Flash Points

Public Art and Sustainability

The Frederick R. Weisman Art Museum, University of Minnesota, Minneapolis, MN.

The Frederick R. Weisman Art Museum, University of Minnesota, Minneapolis, MN.

Having recently moved to Minnesota, I became intrigued by the amount of funding and grant programs available for the arts, including many initiatives directed toward funding public art. Although asking why public art and the environment have been recognized as reciprocal concerns is a weighty question, it may simply be that in cities like Minneapolis/St. Paul, where municipal funding for the arts already co-exists with green initiatives, the two go hand in hand.

The permanent placement of public art has demanded an awareness of environmental concerns, from the safety of materials to how normative weather conditions will affect artworks over time. The Weisman Art Museum (where I am currently employed) administers the public art program at the University of Minnesota and has a full-time Curator of Public Art. While this may seem like a small gesture, it allows for art on campus to be treated like any other historical object in a museum collection, requiring routine conservation and discussions of proper storage and exhibition. It is necessary for cities with public art collections to treat them just as such—as collections—whereby the city can continue to maintain them year after year. Maintenance is a huge issue, and with dwindling resources, it’s easy to postpone taking care of art collections. Minneapolis has a maintenance fund for its collection, but there are many works not in the city’s collection that are ignored.

While storage and exhibition in a museum can be regulated through temperature control and security guards (to a degree), public art can often succumb to problems such as lawnmowers scraping against sculpture or the oxidation of bronze sculptures. These issues point to a difficult question for public works—what happens when no one is closely watching the art?

Many initiatives have taken place that put the Twin Cities (Minneapolis/St. Paul, Minnesota) at the forefront of developments in public art. Included within a handful of cities in the United States that follow a “percent for art program”—Philadelphia being the first to pass an ordinance that requires 1% of municipal building costs to go toward the funding and maintenance of public art—the Twin Cities also boasts an Art in Public Places program, the journal Public Art Review, a handful of non-profits dedicated solely to public art, and public art programs administered by area museums. How sustainability has been discussed in the Twin Cities involves more than a notion regarding environmental practices and re-use of materials; it also includes treating art practice as a profession.
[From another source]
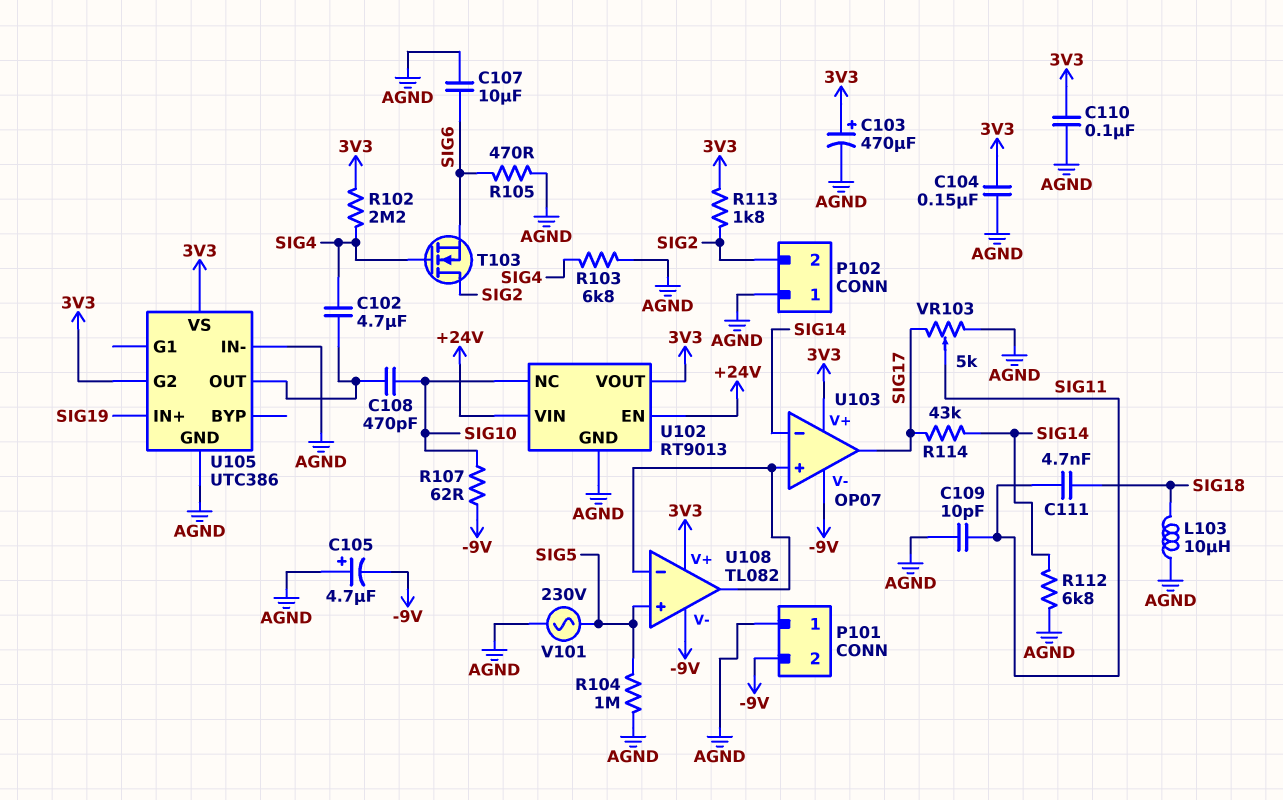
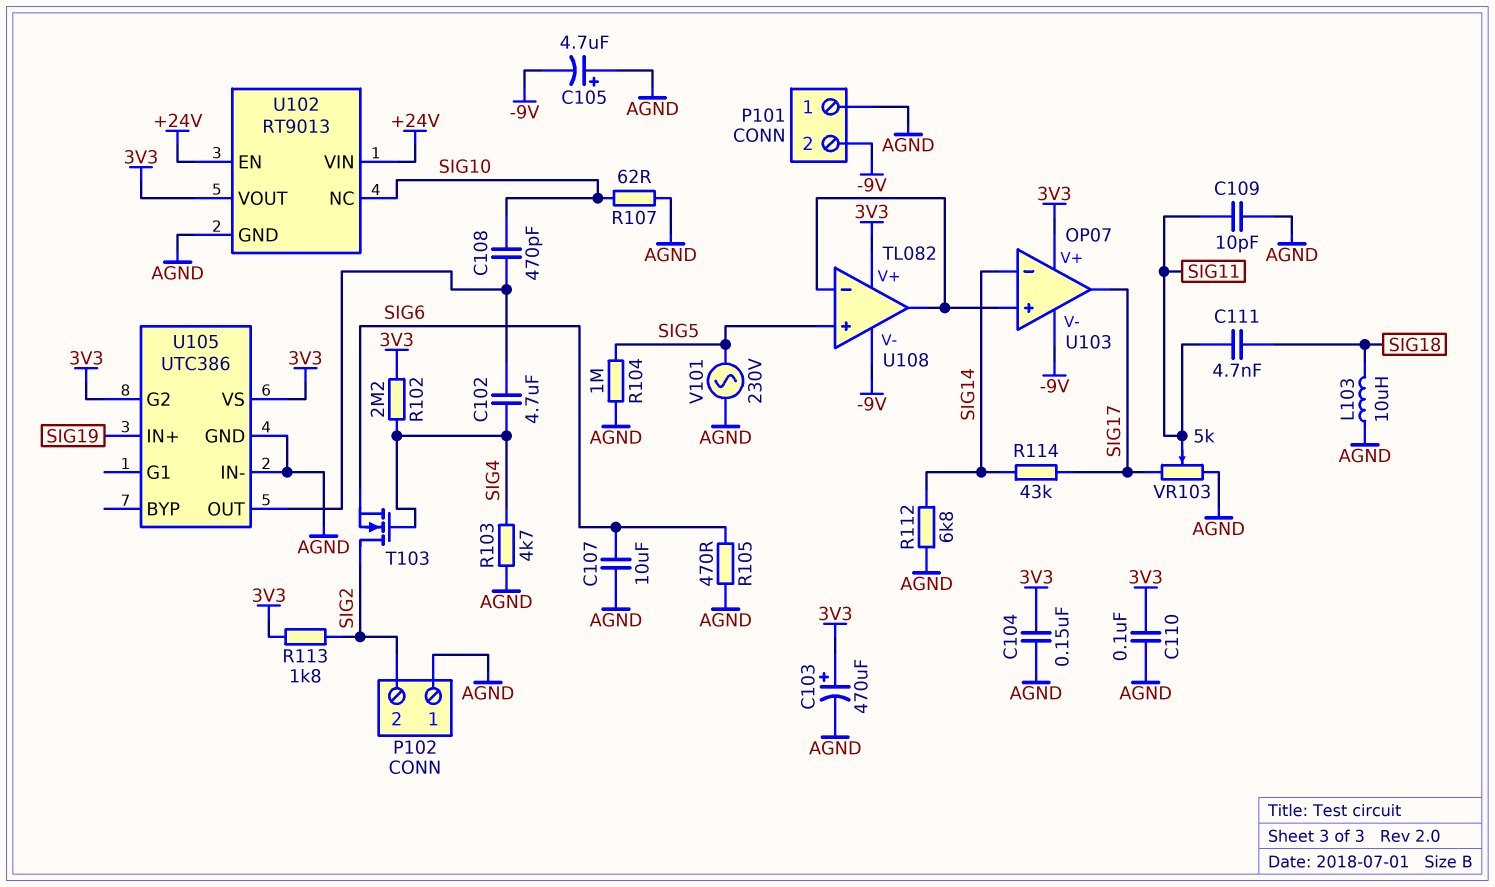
R103: 6.8k (AGND, SIG4) -> 4.7k (AGND, SIG4)
R107: 62 (-9V, SIG10) -> 62 (AGND, SIG10)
In conversation with Jack Becker, Executive Director of Forecast Public Art, a non-profit that also publishes Public Art Review, I asked, “When did issues of sustainability become a relevant issue for public art, and who were the most active proponents of sustainability?” Regarding the intertwined history of art and the environment, he noted that:

The eco-movement in public art began in the 1970s but it wasn’t referred to as “sustainability” and it wasn’t widespread. In the past five years, that has changed. Artists have been at the forefront, and now commissioning agencies are starting to incorporate that criteria more often. LED lighting, for example, is in the majority now. Recycling materials and reducing waste is high on the list of criteria. With a few exceptions, foundations have not been using this term in their criteria for funding; however, they are becoming more responsive to this practice, as is the general public.

Forecast Public Art offers a variety of annual grants for artists to research and develop art projects, without the necessary objective of seeing these projects through to completion. These grants are akin to those given to professors at a college or university level for further development in their respective specialties. Commenting on this aspect of Forecast Public Art, Jack Becker sees this as a “model for supporting artists as independent producers. It is the opposite of commissioning, in that we ask artists what they want to do in public and then give them funding and technical support.” These models of sustainability go beyond environmental concerns to include the sustainability of the artist.

Grant Kester has recently described contemporary art as a practice “displaced from the level of independent ideation on the part of the artist as an indeterminate, [a] collectively authored exchange among multiple interlocuters” (“Questionnaire on ‘The Contemporary,’” October no. 130, Fall 2009). According to this logic, what could be more contemporary than public art, whose discursive networks show art as mediated by not just an artist, but also the various non-profits, city governments, and sites of commercial enterprise? Due to public art’s necessary involvement with the political and social elements of urban infrastructure, it has reveled in a vibrant discourse on how art engages with issues of sustainability, the environment, and the treatment of artists as wage-laborers. The policies enacted by public art organizations offer frameworks for sustainable art practices and funding models that can be utilized beyond the sphere of public art.

Corinna Kirsch is the O’Brien Curatorial Fellow at the Weisman Art Museum in Minneapolis, MN. She would like to thank Craig Amundsen for his thoughtful words on the subject of public art in the Twin Cities.